--- BEGIN ---
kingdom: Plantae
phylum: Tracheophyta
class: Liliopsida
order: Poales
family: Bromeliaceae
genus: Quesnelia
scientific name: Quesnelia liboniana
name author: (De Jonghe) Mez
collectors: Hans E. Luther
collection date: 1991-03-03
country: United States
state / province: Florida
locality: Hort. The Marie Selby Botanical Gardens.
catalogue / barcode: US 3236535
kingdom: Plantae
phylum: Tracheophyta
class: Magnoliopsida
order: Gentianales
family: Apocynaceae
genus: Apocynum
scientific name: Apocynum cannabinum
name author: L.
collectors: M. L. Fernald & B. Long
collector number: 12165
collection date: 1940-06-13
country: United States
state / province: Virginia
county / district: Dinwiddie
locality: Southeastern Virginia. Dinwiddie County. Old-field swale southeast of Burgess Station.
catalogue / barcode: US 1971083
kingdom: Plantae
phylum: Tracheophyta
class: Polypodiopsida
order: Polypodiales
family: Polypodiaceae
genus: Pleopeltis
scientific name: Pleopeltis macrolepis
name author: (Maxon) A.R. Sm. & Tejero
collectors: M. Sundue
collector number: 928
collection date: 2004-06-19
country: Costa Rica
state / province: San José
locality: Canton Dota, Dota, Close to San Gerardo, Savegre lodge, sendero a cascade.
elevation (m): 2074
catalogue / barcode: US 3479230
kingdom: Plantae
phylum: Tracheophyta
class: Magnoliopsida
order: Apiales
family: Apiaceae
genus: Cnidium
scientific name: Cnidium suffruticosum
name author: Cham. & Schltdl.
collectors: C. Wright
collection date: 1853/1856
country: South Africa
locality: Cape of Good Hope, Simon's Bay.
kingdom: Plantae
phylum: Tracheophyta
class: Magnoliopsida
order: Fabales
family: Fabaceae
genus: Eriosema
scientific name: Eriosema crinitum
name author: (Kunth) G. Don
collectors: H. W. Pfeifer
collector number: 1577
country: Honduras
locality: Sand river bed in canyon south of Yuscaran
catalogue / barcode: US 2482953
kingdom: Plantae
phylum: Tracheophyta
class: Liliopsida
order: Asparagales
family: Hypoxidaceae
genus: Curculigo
--- END ---
EXERCISE AIM:
Convert everything from the line containing "state / province: Virginia" down to the last line of the records above into a numbered list, skipping any blank lines.

SOLUTION FOR THIS PROBLEM:
1. state / province: Virginia
2. county / district: Dinwiddie
3. locality: Southeastern Virginia. Dinwiddie County. Old-field swale southeast of Burgess Station.
4. catalogue / barcode: US 1971083
5. kingdom: Plantae
6. phylum: Tracheophyta
7. class: Polypodiopsida
8. order: Polypodiales
9. family: Polypodiaceae
10. genus: Pleopeltis
11. scientific name: Pleopeltis macrolepis
12. name author: (Maxon) A.R. Sm. & Tejero
13. collectors: M. Sundue
14. collector number: 928
15. collection date: 2004-06-19
16. country: Costa Rica
17. state / province: San José
18. locality: Canton Dota, Dota, Close to San Gerardo, Savegre lodge, sendero a cascade.
19. elevation (m): 2074
20. catalogue / barcode: US 3479230
21. kingdom: Plantae
22. phylum: Tracheophyta
23. class: Magnoliopsida
24. order: Apiales
25. family: Apiaceae
26. genus: Cnidium
27. scientific name: Cnidium suffruticosum
28. name author: Cham. & Schltdl.
29. collectors: C. Wright
30. collection date: 1853/1856
31. country: South Africa
32. locality: Cape of Good Hope, Simon's Bay.
33. kingdom: Plantae
34. phylum: Tracheophyta
35. class: Magnoliopsida
36. order: Fabales
37. family: Fabaceae
38. genus: Eriosema
39. scientific name: Eriosema crinitum
40. name author: (Kunth) G. Don
41. collectors: H. W. Pfeifer
42. collector number: 1577
43. country: Honduras
44. locality: Sand river bed in canyon south of Yuscaran
45. catalogue / barcode: US 2482953
46. kingdom: Plantae
47. phylum: Tracheophyta
48. class: Liliopsida
49. order: Asparagales
50. family: Hypoxidaceae
51. genus: Curculigo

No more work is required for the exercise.